There was no significant improvement in resident self-assessed knowledge following curriculum implementation. There was a trend toward improved objective knowledge pertaining to study design and interpretation after curriculum completion, but this was not statistically significant.


There is a lack of standardized and well-studied methods to teach residents how to evaluate and appraise medical literature and research. The Lancet Handbook of Essential Concepts in Clinical Research may be a useful tool to teach some of these tenets in the residency training environment, but this limited study did not prove this assertion.

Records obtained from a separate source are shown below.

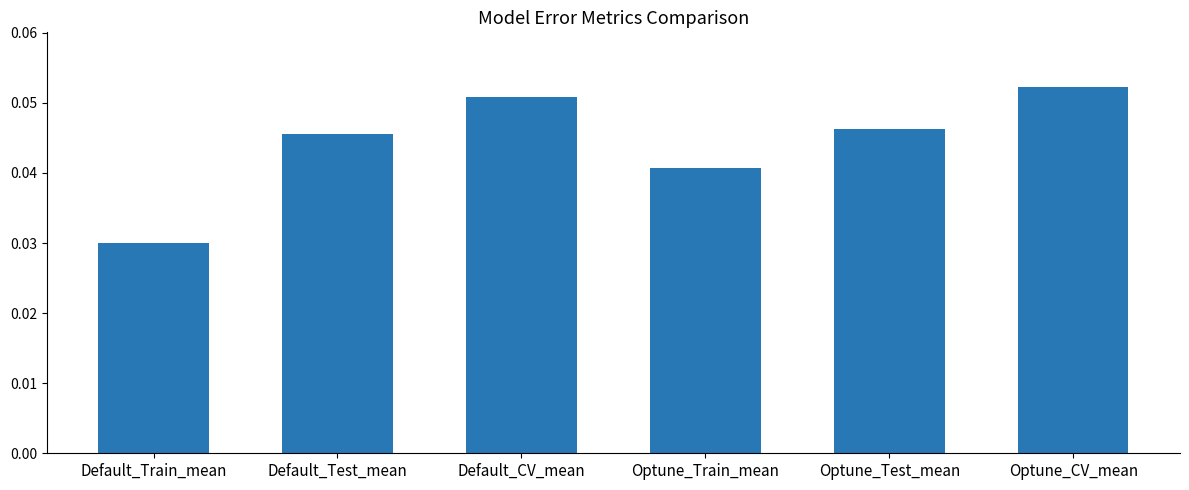

What is the label of the 6th bar from the left?

Optune_CV_mean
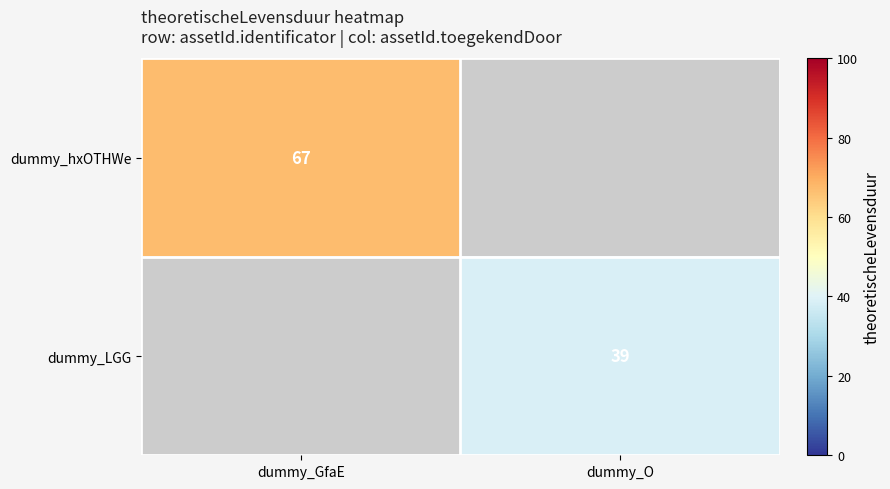

True or false: dummy_hxOTHWe has a value of 103 at dummy_GfaE.

False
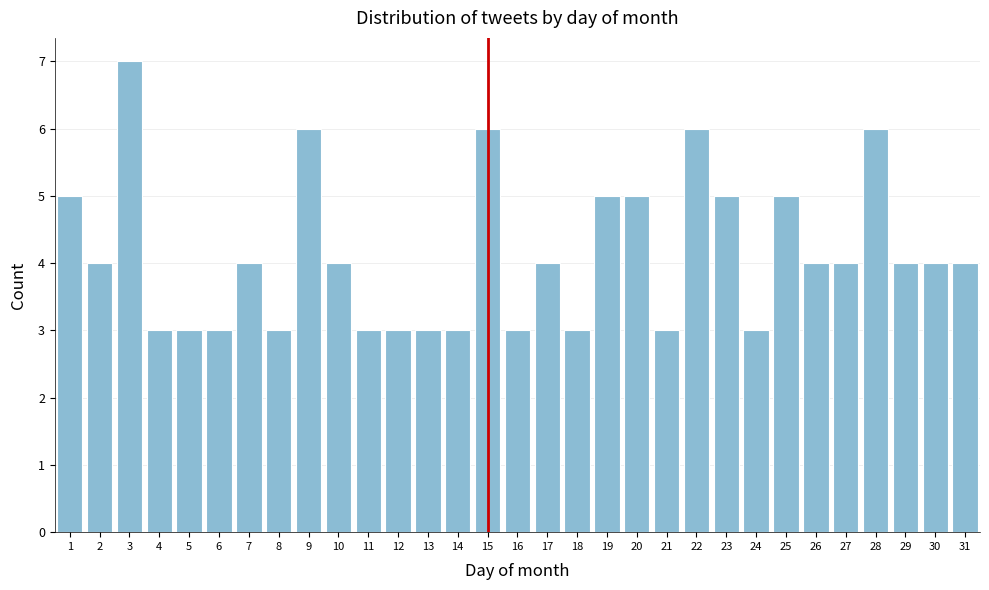

Between 14 and 28, which is larger?

28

Three is a dearth of proven and well-studied means to teach the tenets of study design, statistical interpretation, and critical literature appraisal to trainees with any consistency or validity. This study demonstrated a trend toward better objective knowledge related to study design, interpretation, and understanding after a change in our training curriculum that implemented The Lancet Handbook of Essential Concepts in Clinical Research into the monthly journal club curriculum. Resident self-rated knowledge and proficiency in their abilities to understand research and study design were not significantly changed with the curriculum.


Better evidence is needed to guide future educational curricula directed toward teaching the competency of medical literature review and appraisal.